_DESCRIPTION OF THE TASK_. Copy out every line of all the records below word for word, keeping the line breaks as they are.

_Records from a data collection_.
◇ ◇ ◇ ◇ ◇

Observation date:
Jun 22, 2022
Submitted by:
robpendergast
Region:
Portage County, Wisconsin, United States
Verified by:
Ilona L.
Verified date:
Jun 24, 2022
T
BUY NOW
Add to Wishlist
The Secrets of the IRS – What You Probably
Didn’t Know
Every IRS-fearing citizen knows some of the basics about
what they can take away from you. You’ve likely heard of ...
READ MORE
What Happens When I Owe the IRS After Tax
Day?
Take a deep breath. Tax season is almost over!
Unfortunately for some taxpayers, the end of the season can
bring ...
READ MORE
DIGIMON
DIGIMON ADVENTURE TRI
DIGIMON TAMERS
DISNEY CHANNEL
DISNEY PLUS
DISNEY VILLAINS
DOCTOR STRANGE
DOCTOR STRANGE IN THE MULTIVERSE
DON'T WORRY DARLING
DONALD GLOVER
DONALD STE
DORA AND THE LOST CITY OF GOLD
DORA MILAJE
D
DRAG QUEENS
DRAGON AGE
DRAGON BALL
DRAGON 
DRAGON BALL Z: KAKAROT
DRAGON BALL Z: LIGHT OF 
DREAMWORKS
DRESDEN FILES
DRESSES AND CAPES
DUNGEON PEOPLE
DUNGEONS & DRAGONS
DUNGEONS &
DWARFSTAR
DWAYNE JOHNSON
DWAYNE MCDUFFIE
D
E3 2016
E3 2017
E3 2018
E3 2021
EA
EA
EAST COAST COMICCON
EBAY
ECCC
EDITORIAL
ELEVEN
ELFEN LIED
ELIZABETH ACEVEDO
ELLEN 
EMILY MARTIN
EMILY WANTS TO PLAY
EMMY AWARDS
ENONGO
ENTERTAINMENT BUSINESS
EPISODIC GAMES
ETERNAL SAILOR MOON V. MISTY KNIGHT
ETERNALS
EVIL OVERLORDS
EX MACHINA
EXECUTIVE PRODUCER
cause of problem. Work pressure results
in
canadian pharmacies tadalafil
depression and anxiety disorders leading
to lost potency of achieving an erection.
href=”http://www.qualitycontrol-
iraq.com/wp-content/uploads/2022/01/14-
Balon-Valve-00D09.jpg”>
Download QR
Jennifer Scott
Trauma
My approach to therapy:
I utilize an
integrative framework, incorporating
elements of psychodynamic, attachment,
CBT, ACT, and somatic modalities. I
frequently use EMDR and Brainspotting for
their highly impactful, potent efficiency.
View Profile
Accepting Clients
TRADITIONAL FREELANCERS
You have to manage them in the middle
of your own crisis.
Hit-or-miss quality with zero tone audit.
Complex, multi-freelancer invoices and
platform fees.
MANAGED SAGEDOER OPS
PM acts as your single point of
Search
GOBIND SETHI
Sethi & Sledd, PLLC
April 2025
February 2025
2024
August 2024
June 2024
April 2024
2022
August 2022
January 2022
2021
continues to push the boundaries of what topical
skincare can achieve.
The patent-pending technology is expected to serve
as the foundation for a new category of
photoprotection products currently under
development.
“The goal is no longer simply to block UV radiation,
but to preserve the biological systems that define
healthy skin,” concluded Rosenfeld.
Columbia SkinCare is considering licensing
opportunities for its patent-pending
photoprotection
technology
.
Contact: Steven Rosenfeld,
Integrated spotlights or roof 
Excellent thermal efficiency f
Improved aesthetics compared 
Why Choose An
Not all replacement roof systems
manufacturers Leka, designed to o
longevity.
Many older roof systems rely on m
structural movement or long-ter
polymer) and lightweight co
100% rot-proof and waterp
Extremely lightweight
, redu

◇ ◇ ◇ ◇ ◇

_EXERCISE OUTPUT_.
Observation date:
Jun 22, 2022
Submitted by:
robpendergast
Region:
Portage County, Wisconsin, United States
Verified by:
Ilona L.
Verified date:
Jun 24, 2022
T
BUY NOW
Add to Wishlist
The Secrets of the IRS – What You Probably
Didn’t Know
Every IRS-fearing citizen knows some of the basics about
what they can take away from you. You’ve likely heard of ...
READ MORE
What Happens When I Owe the IRS After Tax
Day?
Take a deep breath. Tax season is almost over!
Unfortunately for some taxpayers, the end of the season can
bring ...
READ MORE
DIGIMON
DIGIMON ADVENTURE TRI
DIGIMON TAMERS
DISNEY CHANNEL
DISNEY PLUS
DISNEY VILLAINS
DOCTOR STRANGE
DOCTOR STRANGE IN THE MULTIVERSE
DON'T WORRY DARLING
DONALD GLOVER
DONALD STE
DORA AND THE LOST CITY OF GOLD
DORA MILAJE
D
DRAG QUEENS
DRAGON AGE
DRAGON BALL
DRAGON 
DRAGON BALL Z: KAKAROT
DRAGON BALL Z: LIGHT OF 
DREAMWORKS
DRESDEN FILES
DRESSES AND CAPES
DUNGEON PEOPLE
DUNGEONS & DRAGONS
DUNGEONS &
DWARFSTAR
DWAYNE JOHNSON
DWAYNE MCDUFFIE
D
E3 2016
E3 2017
E3 2018
E3 2021
EA
EA
EAST COAST COMICCON
EBAY
ECCC
EDITORIAL
ELEVEN
ELFEN LIED
ELIZABETH ACEVEDO
ELLEN 
EMILY MARTIN
EMILY WANTS TO PLAY
EMMY AWARDS
ENONGO
ENTERTAINMENT BUSINESS
EPISODIC GAMES
ETERNAL SAILOR MOON V. MISTY KNIGHT
ETERNALS
EVIL OVERLORDS
EX MACHINA
EXECUTIVE PRODUCER
cause of problem. Work pressure results
in
canadian pharmacies tadalafil
depression and anxiety disorders leading
to lost potency of achieving an erection.
href=”http://www.qualitycontrol-
iraq.com/wp-content/uploads/2022/01/14-
Balon-Valve-00D09.jpg”>
Download QR
Jennifer Scott
Trauma
My approach to therapy:
I utilize an
integrative framework, incorporating
elements of psychodynamic, attachment,
CBT, ACT, and somatic modalities. I
frequently use EMDR and Brainspotting for
their highly impactful, potent efficiency.
View Profile
Accepting Clients
TRADITIONAL FREELANCERS
You have to manage them in the middle
of your own crisis.
Hit-or-miss quality with zero tone audit.
Complex, multi-freelancer invoices and
platform fees.
MANAGED SAGEDOER OPS
PM acts as your single point of
Search
GOBIND SETHI
Sethi & Sledd, PLLC
April 2025
February 2025
2024
August 2024
June 2024
April 2024
2022
August 2022
January 2022
2021
continues to push the boundaries of what topical
skincare can achieve.
The patent-pending technology is expected to serve
as the foundation for a new category of
photoprotection products currently under
development.
“The goal is no longer simply to block UV radiation,
but to preserve the biological systems that define
healthy skin,” concluded Rosenfeld.
Columbia SkinCare is considering licensing
opportunities for its patent-pending
photoprotection
technology
.
Contact: Steven Rosenfeld,
Integrated spotlights or roof 
Excellent thermal efficiency f
Improved aesthetics compared 
Why Choose An
Not all replacement roof systems
manufacturers Leka, designed to o
longevity.
Many older roof systems rely on m
structural movement or long-ter
polymer) and lightweight co
100% rot-proof and waterp
Extremely lightweight
, redu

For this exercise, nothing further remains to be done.